• [ASSIGNMENT]:
Look through the data that follows and copy each line with the string "wire".

• [RECORDS FOR THE EXERCISE]:
----
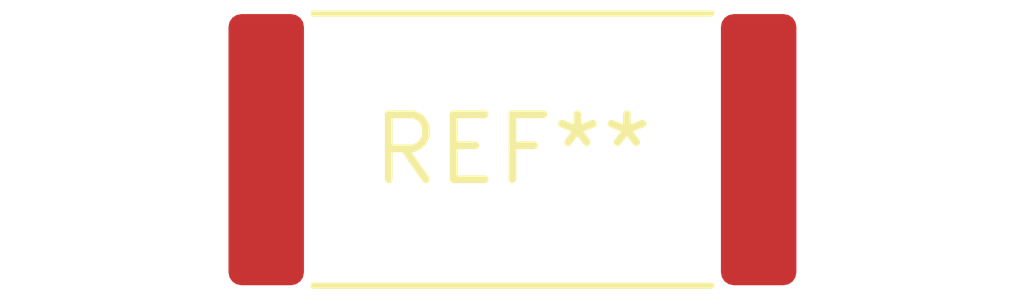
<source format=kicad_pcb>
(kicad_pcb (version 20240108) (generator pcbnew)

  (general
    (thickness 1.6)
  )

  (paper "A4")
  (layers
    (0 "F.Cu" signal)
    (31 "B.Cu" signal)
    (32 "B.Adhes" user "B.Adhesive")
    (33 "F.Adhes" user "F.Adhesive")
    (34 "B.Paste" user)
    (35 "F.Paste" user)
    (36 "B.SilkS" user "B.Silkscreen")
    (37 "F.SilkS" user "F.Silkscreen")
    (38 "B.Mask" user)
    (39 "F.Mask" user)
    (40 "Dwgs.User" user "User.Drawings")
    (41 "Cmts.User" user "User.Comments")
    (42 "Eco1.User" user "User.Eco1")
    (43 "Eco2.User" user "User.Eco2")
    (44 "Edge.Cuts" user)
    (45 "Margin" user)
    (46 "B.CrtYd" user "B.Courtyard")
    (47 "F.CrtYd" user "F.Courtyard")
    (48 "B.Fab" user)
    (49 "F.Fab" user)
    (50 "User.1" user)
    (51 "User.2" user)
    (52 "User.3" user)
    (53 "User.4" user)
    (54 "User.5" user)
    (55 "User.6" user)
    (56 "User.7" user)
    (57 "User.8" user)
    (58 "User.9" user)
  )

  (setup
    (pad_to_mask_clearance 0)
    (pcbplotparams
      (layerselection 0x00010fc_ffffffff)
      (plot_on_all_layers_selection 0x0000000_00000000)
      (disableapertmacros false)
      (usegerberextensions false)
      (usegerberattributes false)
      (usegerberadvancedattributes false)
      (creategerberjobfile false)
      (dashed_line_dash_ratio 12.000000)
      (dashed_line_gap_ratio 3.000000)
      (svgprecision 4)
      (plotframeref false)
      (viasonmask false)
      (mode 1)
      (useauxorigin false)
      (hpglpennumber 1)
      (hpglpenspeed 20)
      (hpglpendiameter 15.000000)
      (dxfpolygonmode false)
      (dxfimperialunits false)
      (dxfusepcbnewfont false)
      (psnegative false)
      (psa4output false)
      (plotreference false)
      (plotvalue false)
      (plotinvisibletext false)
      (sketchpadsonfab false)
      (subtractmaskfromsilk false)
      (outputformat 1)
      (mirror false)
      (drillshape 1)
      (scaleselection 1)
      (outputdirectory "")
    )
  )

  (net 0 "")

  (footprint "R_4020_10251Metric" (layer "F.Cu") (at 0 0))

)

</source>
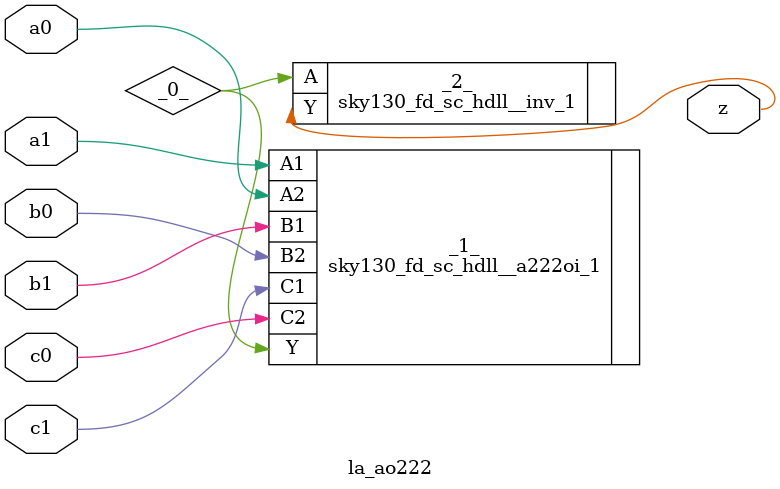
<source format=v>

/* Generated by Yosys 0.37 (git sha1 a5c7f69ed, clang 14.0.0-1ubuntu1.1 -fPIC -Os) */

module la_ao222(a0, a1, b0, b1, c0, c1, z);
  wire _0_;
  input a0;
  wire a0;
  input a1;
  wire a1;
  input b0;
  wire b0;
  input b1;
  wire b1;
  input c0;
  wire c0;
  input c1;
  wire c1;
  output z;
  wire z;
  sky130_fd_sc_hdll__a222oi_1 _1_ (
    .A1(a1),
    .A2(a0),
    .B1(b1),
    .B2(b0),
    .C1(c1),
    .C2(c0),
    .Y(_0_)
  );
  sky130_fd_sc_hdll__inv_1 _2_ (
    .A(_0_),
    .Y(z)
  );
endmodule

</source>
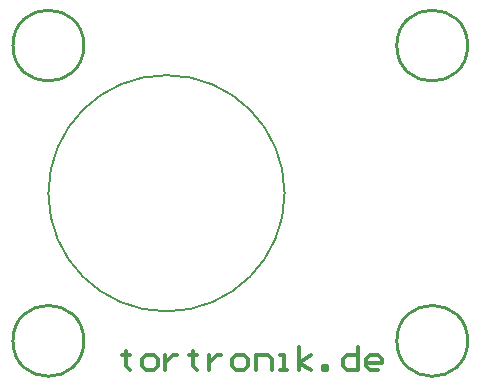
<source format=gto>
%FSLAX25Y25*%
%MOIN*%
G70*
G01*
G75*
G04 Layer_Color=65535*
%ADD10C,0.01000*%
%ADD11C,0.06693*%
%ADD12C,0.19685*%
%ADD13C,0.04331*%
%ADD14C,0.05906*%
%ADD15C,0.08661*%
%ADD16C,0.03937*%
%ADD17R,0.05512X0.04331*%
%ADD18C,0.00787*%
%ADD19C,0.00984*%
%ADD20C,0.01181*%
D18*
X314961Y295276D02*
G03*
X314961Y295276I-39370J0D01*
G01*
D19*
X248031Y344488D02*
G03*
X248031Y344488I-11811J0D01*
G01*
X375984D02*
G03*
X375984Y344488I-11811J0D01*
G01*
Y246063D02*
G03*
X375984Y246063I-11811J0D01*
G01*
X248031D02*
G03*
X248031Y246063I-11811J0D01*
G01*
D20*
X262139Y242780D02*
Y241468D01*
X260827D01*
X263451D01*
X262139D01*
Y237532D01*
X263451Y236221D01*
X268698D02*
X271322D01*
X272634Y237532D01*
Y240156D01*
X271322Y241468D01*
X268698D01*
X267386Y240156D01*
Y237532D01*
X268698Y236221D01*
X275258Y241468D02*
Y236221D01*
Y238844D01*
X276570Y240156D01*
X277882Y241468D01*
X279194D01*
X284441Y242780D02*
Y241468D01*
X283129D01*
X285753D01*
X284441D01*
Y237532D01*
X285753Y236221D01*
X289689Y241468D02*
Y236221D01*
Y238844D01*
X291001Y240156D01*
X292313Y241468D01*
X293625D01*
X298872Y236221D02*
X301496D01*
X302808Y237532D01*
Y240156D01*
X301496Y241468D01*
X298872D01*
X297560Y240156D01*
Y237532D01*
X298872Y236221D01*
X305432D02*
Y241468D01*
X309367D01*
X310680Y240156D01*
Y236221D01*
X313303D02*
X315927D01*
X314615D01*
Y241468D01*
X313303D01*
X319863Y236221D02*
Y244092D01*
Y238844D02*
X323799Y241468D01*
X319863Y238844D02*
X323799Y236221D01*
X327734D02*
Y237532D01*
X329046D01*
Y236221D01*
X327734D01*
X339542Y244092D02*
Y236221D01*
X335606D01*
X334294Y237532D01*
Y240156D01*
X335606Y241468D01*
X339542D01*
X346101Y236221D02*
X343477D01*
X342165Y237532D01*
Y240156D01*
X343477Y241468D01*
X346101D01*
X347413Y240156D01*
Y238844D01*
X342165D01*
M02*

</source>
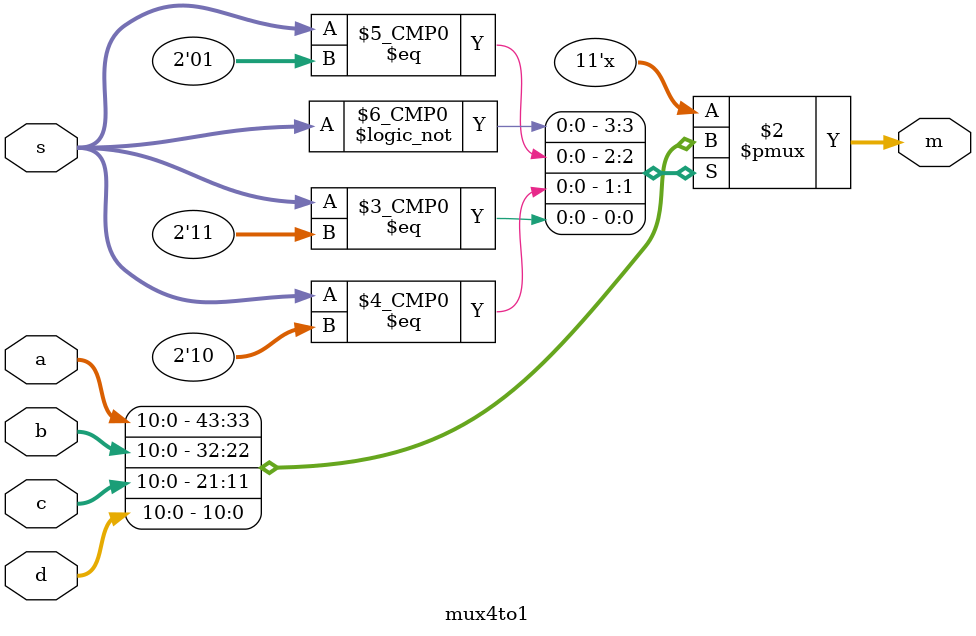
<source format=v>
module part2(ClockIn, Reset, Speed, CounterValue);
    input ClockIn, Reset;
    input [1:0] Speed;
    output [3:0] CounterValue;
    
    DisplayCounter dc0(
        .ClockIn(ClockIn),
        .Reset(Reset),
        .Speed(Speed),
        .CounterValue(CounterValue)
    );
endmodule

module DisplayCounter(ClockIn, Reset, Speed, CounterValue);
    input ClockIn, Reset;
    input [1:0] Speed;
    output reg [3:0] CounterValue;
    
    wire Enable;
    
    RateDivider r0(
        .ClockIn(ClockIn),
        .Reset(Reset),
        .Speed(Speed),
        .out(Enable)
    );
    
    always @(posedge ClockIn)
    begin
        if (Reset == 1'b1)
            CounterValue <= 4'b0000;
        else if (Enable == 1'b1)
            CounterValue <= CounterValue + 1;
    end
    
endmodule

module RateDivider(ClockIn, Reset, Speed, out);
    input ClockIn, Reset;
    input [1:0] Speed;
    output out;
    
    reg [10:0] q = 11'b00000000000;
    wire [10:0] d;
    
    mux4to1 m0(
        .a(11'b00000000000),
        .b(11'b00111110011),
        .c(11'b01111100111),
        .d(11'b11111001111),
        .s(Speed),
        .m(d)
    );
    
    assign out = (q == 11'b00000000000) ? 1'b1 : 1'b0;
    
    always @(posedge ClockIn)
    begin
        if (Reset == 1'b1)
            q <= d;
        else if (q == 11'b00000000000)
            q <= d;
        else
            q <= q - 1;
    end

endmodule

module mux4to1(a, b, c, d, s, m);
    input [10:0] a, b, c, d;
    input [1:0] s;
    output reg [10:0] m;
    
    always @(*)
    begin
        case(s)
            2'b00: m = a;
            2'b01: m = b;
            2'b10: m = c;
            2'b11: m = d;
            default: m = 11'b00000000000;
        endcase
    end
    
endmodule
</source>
----
• [TASK OUTPUT]:
  wire _0_;
  wire a0;
  wire a1;
  wire b0;
  wire b1;
  wire c0;
  wire c1;
  wire z;
    wire Enable;
    wire [10:0] d;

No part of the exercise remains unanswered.